Tutti abbiamo visto quel video su TikTok: una donna con le cuffie, lo sguardo fisso fuori dal finestrino e un bambino che urla a pochi centimetri da lei per avere il suo posto. Quella che sembrava una semplice lite per condentersi un posto, è diventata un caso legale senza precedenti. Jeniffer Castro, l'ex banchiera brasiliana finita nel tritacarne mediatico, ha deciso di passare al contrattacco.
Che cosa è successo
Tutto inizia su un volo Rio-Belo Horizonte. Jeniffer trova un bambino seduto al suo posto prenotato e pagato. Chiede che si sposti, si siede e mette le cuffie. Quando gli altri passeggeri iniziano a pressarla per cedere il posto "per gentilezza", lei risponde con un secco no. Qualcuno la filma, il video diventa virale e il web si divide: eroina della coerenza o "mostro" senza cuore?
La denuncia a seguito dell'episodio
Dopo mesi di silenzio e dopo aver dovuto lasciare il suo lavoro in banca a causa delle molestie online, la Castro ha citato in giudizio la GOL Airlines e il passeggero che ha diffuso il filmato. I punti chiave della causa sono due:
- Responsabilità del vettore: La compagnia non sarebbe intervenuta per tutelare la passeggera mentre veniva filmata senza consenso.
- Violazione della privacy: La Castro sostiene che la sua immagine sia stata usata per scatenare una gogna pubblica che le ha provocato danni psicologici e professionali.
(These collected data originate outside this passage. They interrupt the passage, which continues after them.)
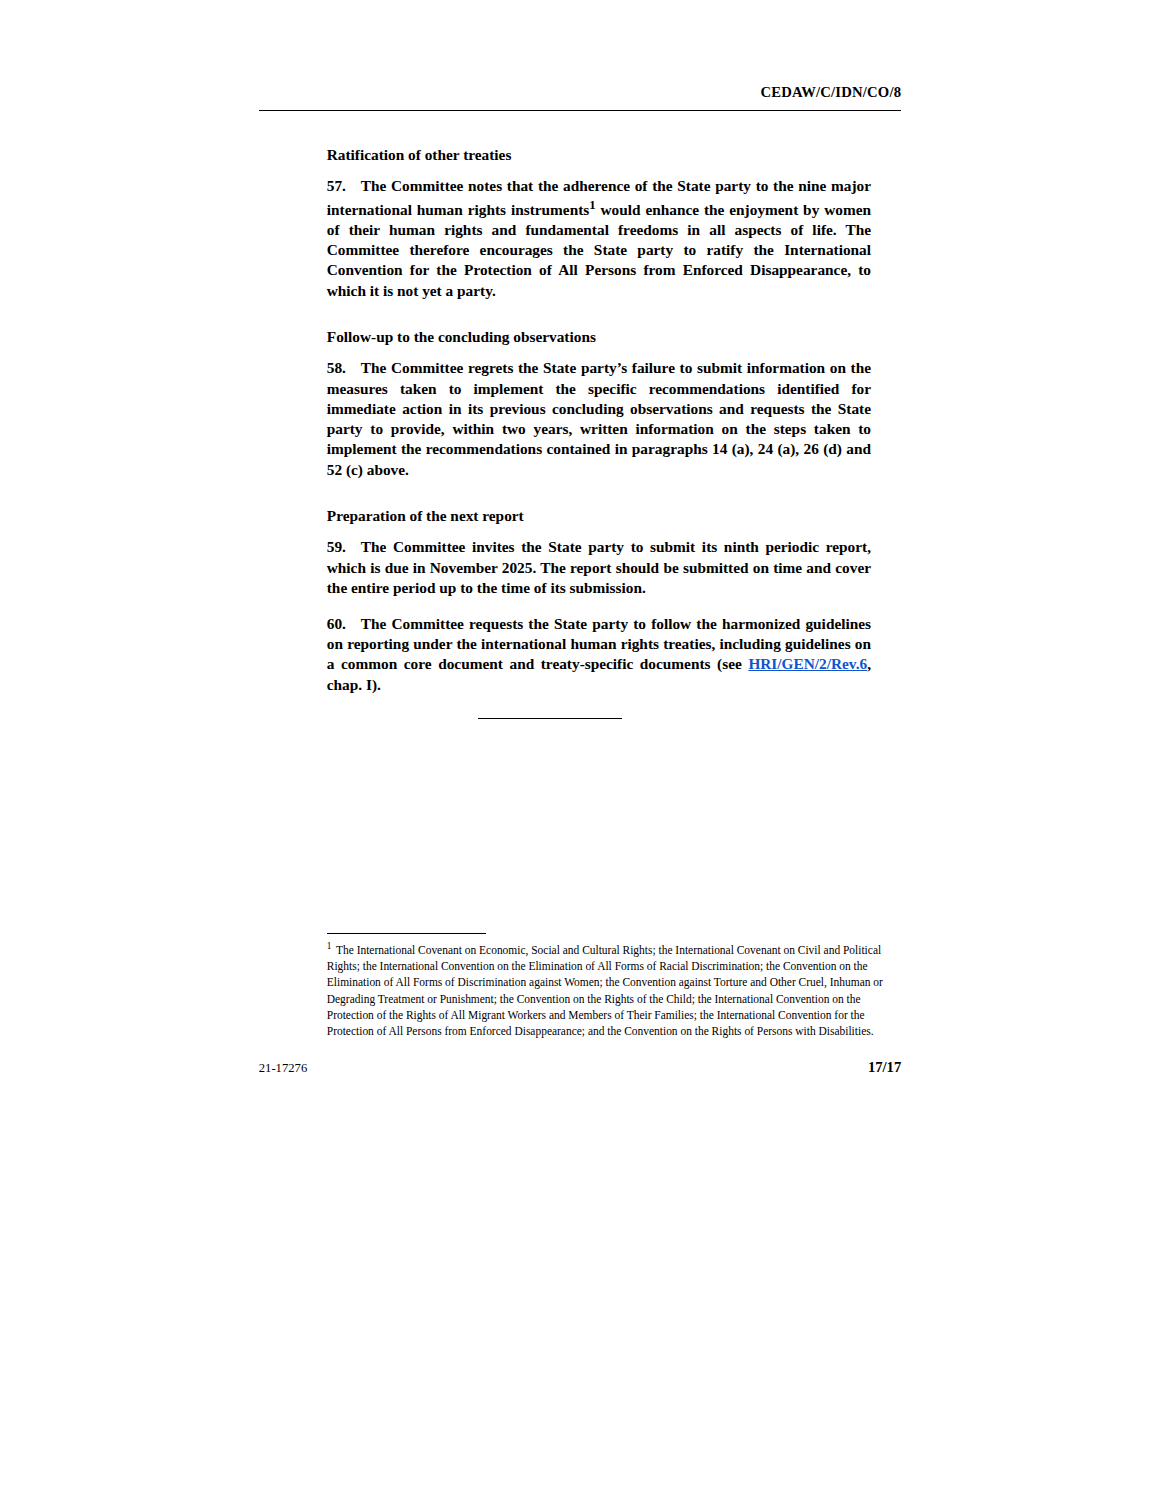CEDAW/C/IDN/CO/8
Ratification of other treaties
57. The Committee notes that the adherence of the State party to the nine major international human rights instruments1 would enhance the enjoyment by women of their human rights and fundamental freedoms in all aspects of life. The Committee therefore encourages the State party to ratify the International Convention for the Protection of All Persons from Enforced Disappearance, to which it is not yet a party.
Follow-up to the concluding observations
58. The Committee regrets the State party’s failure to submit information on the measures taken to implement the specific recommendations identified for immediate action in its previous concluding observations and requests the State party to provide, within two years, written information on the steps taken to implement the recommendations contained in paragraphs 14 (a), 24 (a), 26 (d) and 52 (c) above.
Preparation of the next report
59. The Committee invites the State party to submit its ninth periodic report, which is due in November 2025. The report should be submitted on time and cover the entire period up to the time of its submission.
60. The Committee requests the State party to follow the harmonized guidelines on reporting under the international human rights treaties, including guidelines on a common core document and treaty-specific documents (see HRI/GEN/2/Rev.6, chap. I).
1The International Covenant on Economic, Social and Cultural Rights; the International Covenant on Civil and Political Rights; the International Convention on the Elimination of All Forms of Racial Discrimination; the Convention on the Elimination of All Forms of Discrimination against Women; the Convention against Torture and Other Cruel, Inhuman or Degrading Treatment or Punishment; the Convention on the Rights of the Child; the International Convention on the Protection of the Rights of All Migrant Workers and Members of Their Families; the International Convention for the Protection of All Persons from Enforced Disappearance; and the Convention on the Rights of Persons with Disabilities.
21-17276
17/17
Dal tribunale a milioni di followers
Il plot twist? Nonostante il trauma, Jeniffer oggi ha milioni di follower. Quella fama non voluta si è trasformata in una carriera da influencer di viaggi. Eppure, lei non molla: "Questa non era la vita che volevo. Voglio che questa causa stabilisca dei limiti: la privacy non si tocca, nemmeno a diecimila metri d'altezza".
La madre del bambino, dal canto suo, ha preso le distanze dal video, confermando che Jeniffer era nel suo pieno diritto.